**ACTIVITY LIST:**
A. Echo the stretch from "JOB reporting-nightly-sync" through "POST · 30s timeout)" in the job-setup walkthrough below.
B. In the job-setup walkthrough below, list the names of the steps that make up the job.
C. What timeout does the job-setup walkthrough below give for the copy-orders step?

**EXTRACT:**
***
Step 6 — Add the failure alert

In the Alerts block:

FieldValue
On failure
On long run minutes90 (alert if the job is still running after 90 minutes — normally it finishes in 10)
Recipientsempty (use framework defaults)

The on-failure alert routes through whatever notification channel the framework has configured globally. See Notifications for the wiring.

Save the whole job.


Step 7 — Smoke test

Don't wait for 02:00 to see if it works. On the Jobs catalogue:

  1. Click ▶ Run now on reporting-nightly-sync.
  2. The Run-with-parameters modal opens because the job has multiple steps (not because it has params — it doesn't).
  3. Click ▶ Run without changing anything.
  4. The run lands on the catalogue with RUNNING. Click the badge to open the Run detail.
  5. Watch the three steps go green.
  6. When the third step succeeds, your Slack channel gets the ✅ message.

If anything fails, see Troubleshoot.


What you've built

JOB reporting-nightly-sync
├── schedule: "0 2 * * *" (Europe/Paris)
├── retry: { attempts: 2, backoff: fixed, base_seconds: 60 }
├── alerts: { on_failure: true, on_long_run_minutes: 90 }
└── steps:
1. copy-customers (sql_copy · overwrite · 30 min timeout)
2. copy-orders (sql_copy · overwrite · 1 h timeout)
3. notify-slack (http · POST · 30s timeout)

Every night at 02:00 Paris, the reporting customers and orders are atomically refreshed. The Slack channel is told when it works; the on-call gets paged when it doesn't.
***
**LISTED RECORDS:**

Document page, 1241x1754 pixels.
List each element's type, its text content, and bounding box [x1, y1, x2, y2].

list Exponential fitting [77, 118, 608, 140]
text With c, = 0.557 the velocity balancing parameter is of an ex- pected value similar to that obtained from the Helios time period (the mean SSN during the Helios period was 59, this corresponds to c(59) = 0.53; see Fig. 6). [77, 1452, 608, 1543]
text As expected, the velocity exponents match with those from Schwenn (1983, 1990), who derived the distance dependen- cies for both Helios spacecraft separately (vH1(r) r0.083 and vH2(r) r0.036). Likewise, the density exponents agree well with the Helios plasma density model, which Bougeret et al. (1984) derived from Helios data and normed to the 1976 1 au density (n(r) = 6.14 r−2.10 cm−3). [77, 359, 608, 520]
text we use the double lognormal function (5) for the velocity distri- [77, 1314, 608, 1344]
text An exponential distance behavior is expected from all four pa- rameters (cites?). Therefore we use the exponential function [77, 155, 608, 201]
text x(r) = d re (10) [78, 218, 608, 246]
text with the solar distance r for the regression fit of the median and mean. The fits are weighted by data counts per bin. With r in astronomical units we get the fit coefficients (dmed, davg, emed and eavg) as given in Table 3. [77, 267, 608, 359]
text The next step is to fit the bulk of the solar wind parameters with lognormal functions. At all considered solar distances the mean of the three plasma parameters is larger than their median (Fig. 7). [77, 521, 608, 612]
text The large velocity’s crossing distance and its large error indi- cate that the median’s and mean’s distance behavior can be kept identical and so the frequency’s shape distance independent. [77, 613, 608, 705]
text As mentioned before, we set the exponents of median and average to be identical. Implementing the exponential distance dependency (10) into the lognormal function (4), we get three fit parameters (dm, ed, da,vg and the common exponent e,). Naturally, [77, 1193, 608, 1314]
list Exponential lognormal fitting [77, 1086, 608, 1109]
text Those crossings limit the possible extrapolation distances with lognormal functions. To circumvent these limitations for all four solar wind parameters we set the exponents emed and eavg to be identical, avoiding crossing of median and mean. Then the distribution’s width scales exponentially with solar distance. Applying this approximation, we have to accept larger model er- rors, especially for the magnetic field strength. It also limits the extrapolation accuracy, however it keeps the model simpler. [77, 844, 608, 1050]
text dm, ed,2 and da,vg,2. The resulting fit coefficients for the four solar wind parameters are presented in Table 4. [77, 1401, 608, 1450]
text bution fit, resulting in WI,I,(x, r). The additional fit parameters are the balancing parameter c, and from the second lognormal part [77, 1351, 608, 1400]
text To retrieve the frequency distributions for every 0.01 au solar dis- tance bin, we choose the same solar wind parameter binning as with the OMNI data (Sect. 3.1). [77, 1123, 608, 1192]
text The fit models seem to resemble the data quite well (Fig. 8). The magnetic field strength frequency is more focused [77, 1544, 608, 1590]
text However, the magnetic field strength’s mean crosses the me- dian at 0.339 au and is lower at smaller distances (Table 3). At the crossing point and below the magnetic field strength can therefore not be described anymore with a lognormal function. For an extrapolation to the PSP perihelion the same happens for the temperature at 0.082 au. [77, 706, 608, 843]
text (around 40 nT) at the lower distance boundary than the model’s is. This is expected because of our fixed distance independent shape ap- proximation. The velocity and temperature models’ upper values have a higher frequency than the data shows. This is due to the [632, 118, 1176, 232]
***
**ACTIVITY ANSWERS:**
A.
JOB reporting-nightly-sync
├── schedule: "0 2 * * *" (Europe/Paris)
├── retry: { attempts: 2, backoff: fixed, base_seconds: 60 }
├── alerts: { on_failure: true, on_long_run_minutes: 90 }
└── steps:
1. copy-customers (sql_copy · overwrite · 30 min timeout)
2. copy-orders (sql_copy · overwrite · 1 h timeout)
3. notify-slack (http · POST · 30s timeout)

B.
copy-customers
copy-orders
notify-slack

C. 1 hour.